Pedestrians wearing protective masks, following the coronavirus disease outbreak, walk under Japanese national flags in a shopping district in Tokyo, Japan. (Reuters)
He hated the idea of using “problem” systems that have broken down and confused other older residents, hampering the momentum for vaccination in Japan.
Fortunately, local officials in his small northeastern town helped him overcome red tape and got his shots fired – a rarity in Japan, where authorities are rushing to inoculate the vulnerable elderly population before the start of the Summer Olympics in just six weeks.
“This way is great,” Hayashi told Reuters after he and his wife received their second dose at a local gym. “You receive a notice that says to come on this or that day.”
Soma, a rural town 150 miles (240 kilometers) north of Tokyo devastated by the 2011 earthquake and tsunami, has been ahead of most of the country in vaccinations by heeding the lessons learned from the catastrophe a decade ago.
Japan lags far behind other advanced economies in vaccinating its population: 12% have received at least one injection, according to a Reuters tracker, compared to France, the next lowest level in the world.

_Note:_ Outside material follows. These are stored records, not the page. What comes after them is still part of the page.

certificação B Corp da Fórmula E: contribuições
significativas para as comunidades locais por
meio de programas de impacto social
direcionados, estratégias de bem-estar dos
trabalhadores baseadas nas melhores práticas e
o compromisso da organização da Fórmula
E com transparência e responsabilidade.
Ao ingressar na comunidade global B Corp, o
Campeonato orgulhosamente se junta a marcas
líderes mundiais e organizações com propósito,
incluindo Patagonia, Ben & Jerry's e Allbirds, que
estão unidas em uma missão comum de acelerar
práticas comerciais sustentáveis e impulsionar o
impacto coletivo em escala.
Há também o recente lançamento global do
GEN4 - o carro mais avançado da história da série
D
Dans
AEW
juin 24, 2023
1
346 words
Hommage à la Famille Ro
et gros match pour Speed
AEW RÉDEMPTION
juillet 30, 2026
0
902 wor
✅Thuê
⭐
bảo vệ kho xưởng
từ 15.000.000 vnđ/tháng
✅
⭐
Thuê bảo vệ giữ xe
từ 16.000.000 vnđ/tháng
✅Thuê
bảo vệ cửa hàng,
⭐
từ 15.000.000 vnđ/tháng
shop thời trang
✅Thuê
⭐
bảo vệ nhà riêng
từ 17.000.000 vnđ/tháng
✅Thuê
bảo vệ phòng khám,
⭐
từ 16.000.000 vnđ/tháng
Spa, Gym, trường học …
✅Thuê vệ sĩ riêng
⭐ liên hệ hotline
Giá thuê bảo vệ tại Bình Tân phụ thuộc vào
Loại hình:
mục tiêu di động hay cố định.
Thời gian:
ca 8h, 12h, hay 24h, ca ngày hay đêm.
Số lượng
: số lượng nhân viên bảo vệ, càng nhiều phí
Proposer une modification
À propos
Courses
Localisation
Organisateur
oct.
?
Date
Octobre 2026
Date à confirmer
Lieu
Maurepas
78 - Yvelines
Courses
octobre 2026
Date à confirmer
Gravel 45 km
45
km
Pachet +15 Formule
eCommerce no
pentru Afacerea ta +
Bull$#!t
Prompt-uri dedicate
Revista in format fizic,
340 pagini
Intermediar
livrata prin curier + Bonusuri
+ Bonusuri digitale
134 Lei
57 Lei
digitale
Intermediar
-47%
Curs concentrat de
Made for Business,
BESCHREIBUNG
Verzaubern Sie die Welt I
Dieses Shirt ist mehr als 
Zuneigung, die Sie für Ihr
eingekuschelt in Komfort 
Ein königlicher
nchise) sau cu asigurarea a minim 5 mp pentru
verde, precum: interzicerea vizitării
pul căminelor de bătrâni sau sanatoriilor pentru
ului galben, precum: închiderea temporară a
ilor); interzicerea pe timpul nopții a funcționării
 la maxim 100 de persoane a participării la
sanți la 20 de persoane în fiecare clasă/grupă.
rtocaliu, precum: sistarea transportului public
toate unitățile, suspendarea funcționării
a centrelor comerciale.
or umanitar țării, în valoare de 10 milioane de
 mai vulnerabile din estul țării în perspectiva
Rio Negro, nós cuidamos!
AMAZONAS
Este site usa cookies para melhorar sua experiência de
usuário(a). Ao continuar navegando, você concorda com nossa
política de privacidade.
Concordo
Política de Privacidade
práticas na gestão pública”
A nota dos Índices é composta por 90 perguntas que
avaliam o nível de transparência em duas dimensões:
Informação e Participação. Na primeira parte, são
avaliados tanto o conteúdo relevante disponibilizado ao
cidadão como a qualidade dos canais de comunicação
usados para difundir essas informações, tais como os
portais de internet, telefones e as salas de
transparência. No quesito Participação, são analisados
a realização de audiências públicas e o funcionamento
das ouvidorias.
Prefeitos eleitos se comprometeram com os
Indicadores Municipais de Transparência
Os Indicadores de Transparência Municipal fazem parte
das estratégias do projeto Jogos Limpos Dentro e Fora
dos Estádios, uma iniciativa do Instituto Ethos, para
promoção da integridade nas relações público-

Group of seven industrial powers at 42%, and the most advanced, Canada, at 63%.
Soma’s agile and local approach avoids the reservation systems and fragmented efforts that are common throughout Japan. The city has inoculated 84% of its elderly, up from about 28% nationwide, is now injecting the younger generations, and aims to reach 16-year-olds by the end of July, just as the Games begin. Olympics
Prime Minister Yoshihide suga he wants Japan’s elderly population to be fully vaccinated by July and all adults by November. But that will require increasing shots to a million per day from the so far peak of around 700,000.
Part of SomaThe success is due to its small population of 35,000, which makes it easier to reach people in the Pacific coast city in Fukushima prefecture than the medical staff spread out in giant urban areas.
But the city is also succeeding where much of Japan has not because of the painful lessons of the tsunami that killed 450 city dwellers as it stretched 4 kilometers (2.5 miles) inland.
‘PEOPLE WHO JOIN’That disaster taught Soma the importance of devising and communicating clear plans, working closely with local medical professionals, bringing affected people together in concentrated locations, and not waiting for a plan to arrive from Tokyo, Deputy Mayor Katsuhiro said. Abe.
“I don’t know if I would say we couldn’t have done this had it not been for the earthquake disaster,” Abe said. “But this vaccination program comes together with the experience of the city government and the people who came together to deal with it over these 10 years.”
Japan has avoided the huge number of Covid-19 cases and the number of deaths seen in many nations, but the start of vaccine implementation in mid-February was later than most and was initially hampered by the shortage of imported vaccine supplies.
The distribution was then uneven, while the reservation systems were broken or confused the seniors prioritized for the intakes.
Soma leaders and doctors, drawing on the lessons of 2011, began drafting plans and conducting inoculation drills in December, months before the vaccines were approved.
The city established a central vaccination center, retaining medical personnel. Residents were called by city block, no reservation was necessary, and the city sent buses for those unable to travel on their own.
After the previous disaster, Soma residents know to look out for each other, while city officials are used to moving from office work to crisis management, said Abe, a lifelong Soma resident.
Townspeople are quickly transported to the waiting and screening areas, then to a divided area for their shots.
When some older patients became nervous when asked to turn left or right to take their photos, the staff improvised with cartoon posters on the walls: face the bunny to get an injection in the right arm, turn to the puppy to receive it on the left arm.
“The strategy must be adapted to each culture and local context,” said Kenji. Shibuya, who this spring resigned as director of the Population Health Institute at King’s College London to help run Soma’s Covid-19 vaccination campaign.
“It’s a war,” said Shibuya, a persistent critic of Japan’s handling of the pandemic.
He said the best the government can do is provide a steady supply of vaccines and supplies to municipalities, leaving the rest to the people on the ground.